シティは大外のWGを活用してのチャネルランを連打。堅実に追加点を狙っていく展開。サウサンプトンは押し下げられながらも落ち着いた対応でシティの攻撃を凌いでいく。
我慢を続けたサウサンプトンに前半終了間際に千載一遇のチャンスが。瞬間的なギャップから抜け出したアーチャーが決定機を迎えるが、これを仕留めることができず。試合はシティのリードでハーフタイムを迎える。
後半はシティのサヴィーニョを軸とした攻めでスタート。セットプレーからボックス内の高さを生かしての決定機など、前半以上にサウサンプトンのゴールに迫っていく展開に。
しかし、これを防いだのはラムズデール。ファインセーブの連続でシティに追加点を許さない。だが、望みをつないでもらった一方でサウサンプトンは前に出て行く機会が減少。前半のように少ないながらも自分たちの時間を作ることが出来なくなってしまう。
サウサンプトンは前線の入れ替えで何とかプレスに出て行こうとするが、プレスの平定に関してシティは潜り抜けてきた死線の数が違うといった様子。問題なくプレスをいなし、ファーのハーランド目がけたクロスからさらに追加点を狙っていく。
後半頭からの攻勢で追加点を生むことが出来なかったシティ。内容的にも不満が残るものなのは確かだが、思いながらもサウサンプトンの反撃を最小限に抑えることでノルマである勝ち点3を手にした。
ひとこと
後半追加タイムにどのスタジアムも劇的な展開が起きていたので乏しいながらも無風でしのいだ意義は大きい。
試合結果
2024.10.26
プレミアリーグ 第9節
マンチェスター・シティ 1-0 サウサンプトン
エティハド・スタジアム
【得点者】
Man City:5′ ハーランド
主審:トニー・ハリントン
ブレントフォード【13位】×イプスウィッチ【17位】
見切ったハイプレスと窮地を救ったエース
ボールを動かすスタートとなったのはブレントフォード。らしくないくらいショートパスにこだわる形でイプスウィッチを動かしていく。
イプスウィッチは左のSH役のスモディクスがノアゴールを監視しており、ハーストとチャップリンの後方のトップ下のような守備のタスクを担っていた。逆サイドのファタウはシンプルに右を埋めていたので、おそらくはこれはスモディクスに託された特命なのだろう。
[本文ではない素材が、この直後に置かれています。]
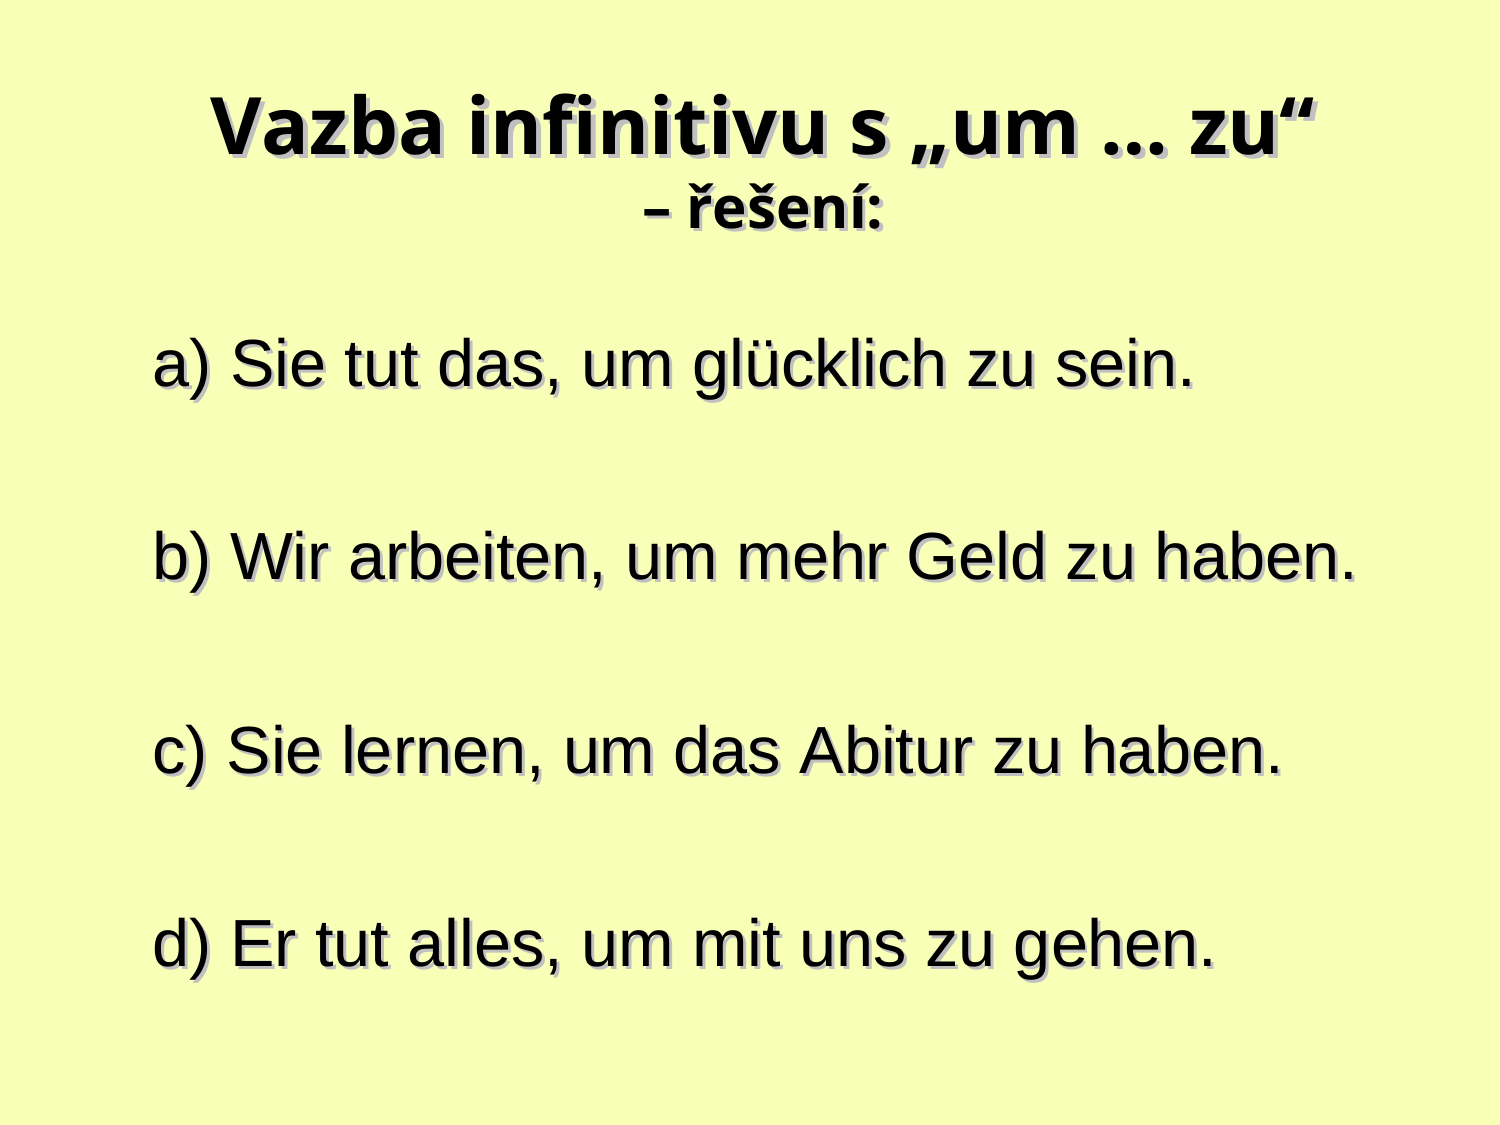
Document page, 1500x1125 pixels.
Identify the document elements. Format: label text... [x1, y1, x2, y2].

title Vazba infinitivu s „um … zu“ – řešení: [75, 40, 1451, 276]
list a) Sie tut das, um glücklich zu sein. b) Wir arbeiten, um mehr Geld zu haben. c) Sie lernen, um das Abitur zu haben. d) Er tut alles, um mit uns zu gehen. [137, 312, 1451, 1000]
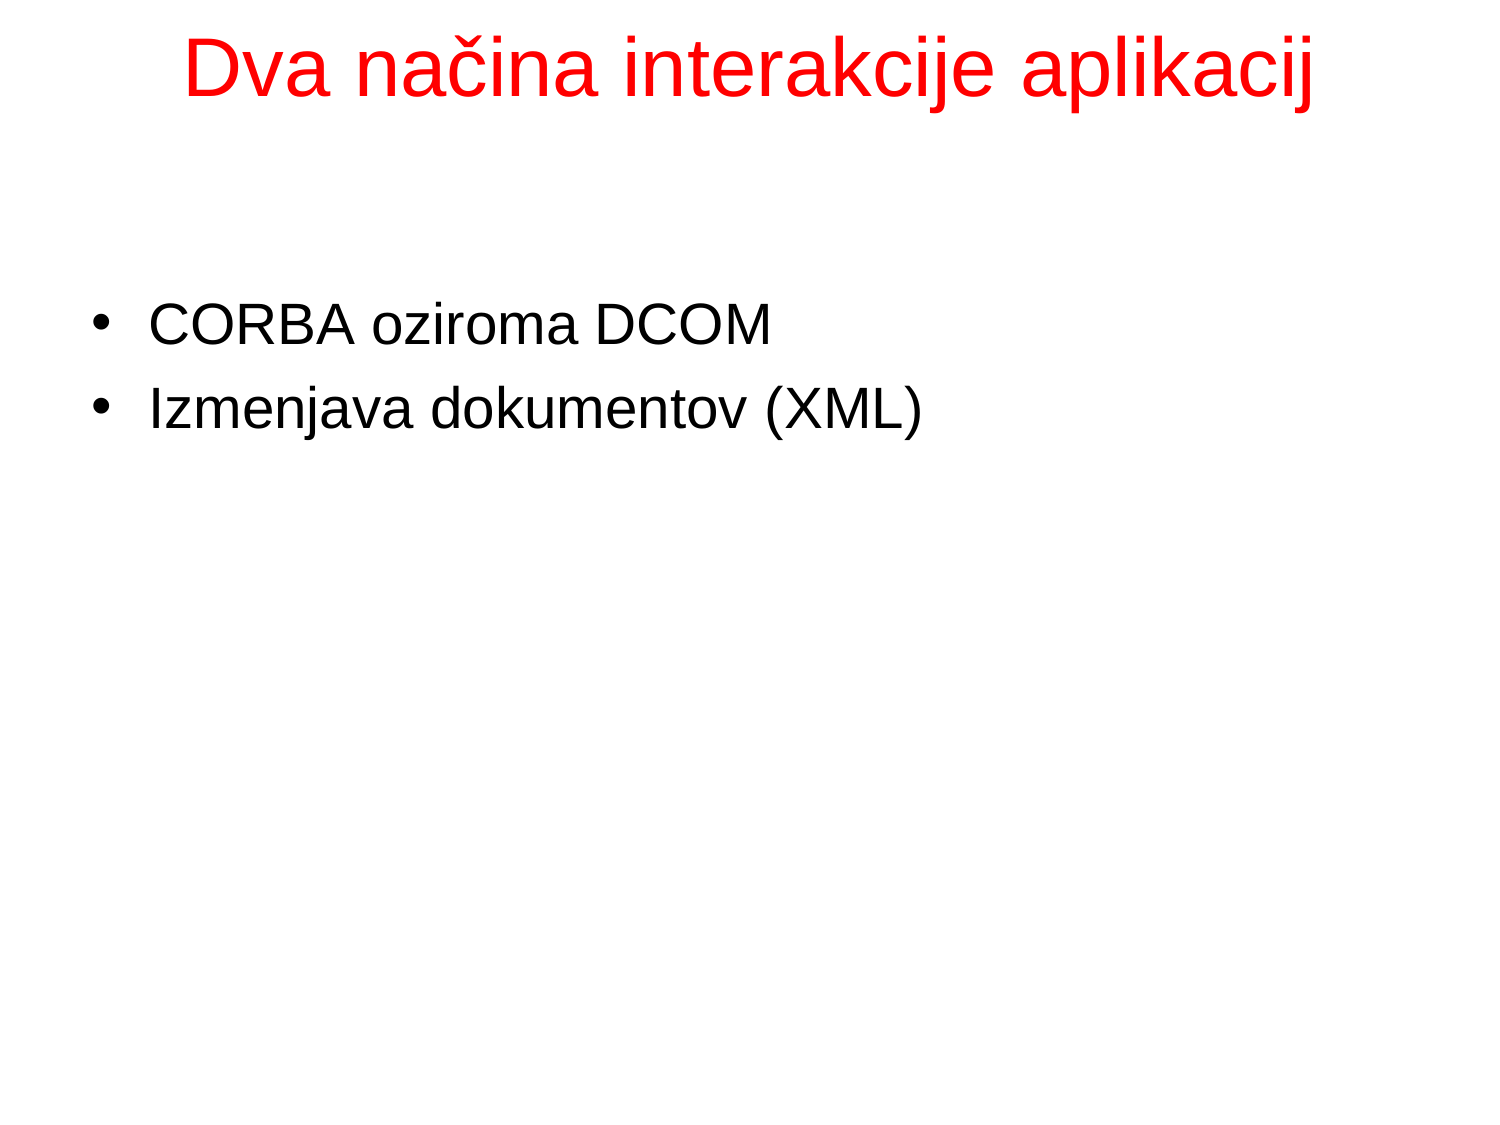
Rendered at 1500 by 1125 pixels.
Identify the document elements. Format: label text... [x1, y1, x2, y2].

list CORBA oziroma DCOM Izmenjava dokumentov (XML) [76, 278, 1427, 898]
title Dva načina interakcije aplikacij [0, 0, 1500, 126]
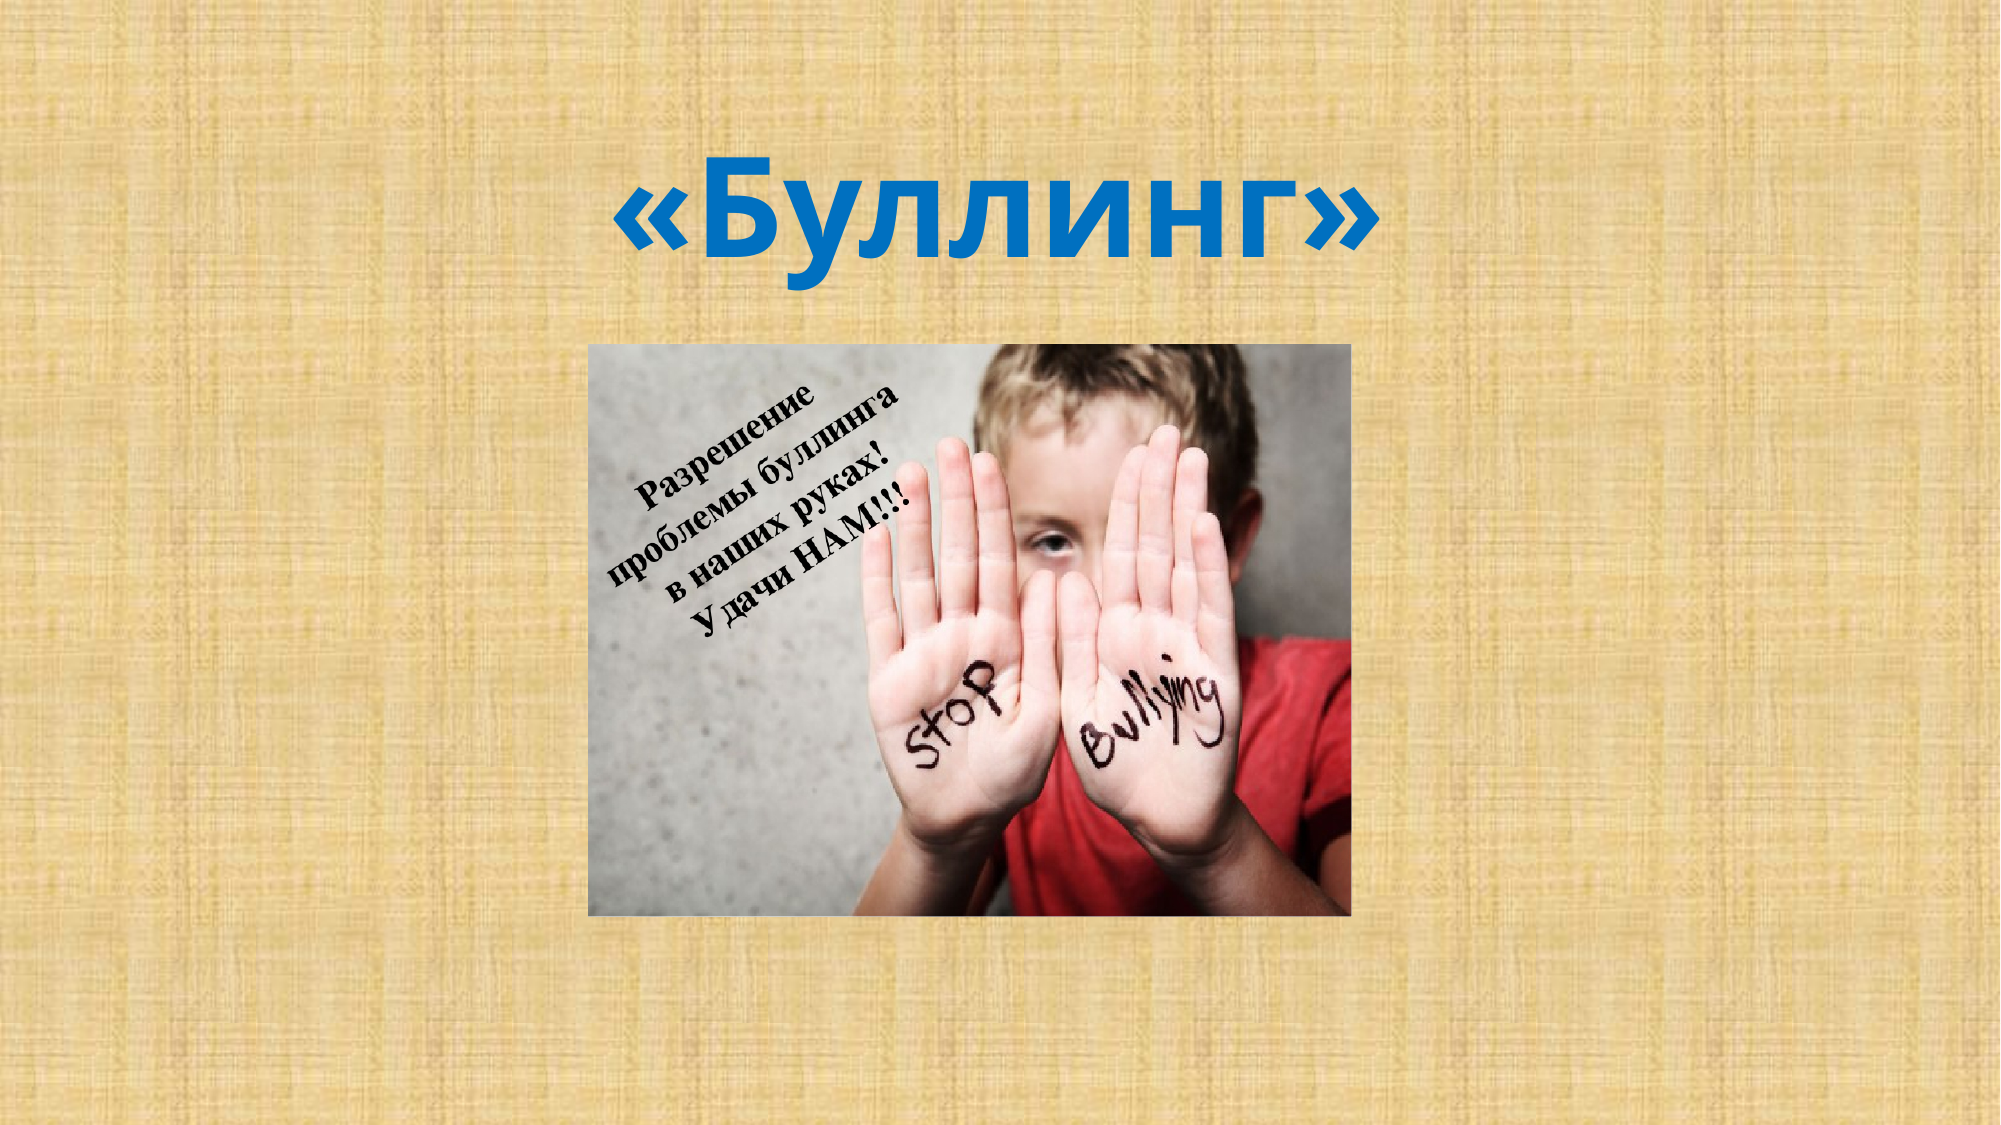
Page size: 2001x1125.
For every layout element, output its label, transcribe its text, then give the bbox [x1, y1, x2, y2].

text_box «Буллинг» [92, 118, 1901, 293]
picture [0, 0, 2001, 1125]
ブレントフォードの保持はこのイプスウィッチの2トップ+トップ下を同サイドに圧縮して逆サイドを取ることで前進を狙っていく。相手のプレス隊がいないところまでボールを運ぶことが出来ているブレントフォードを見ると、この3人がとにかくボールサイドによるというイプスウィッチの守備の方針はあまり刺さっていないように見えた。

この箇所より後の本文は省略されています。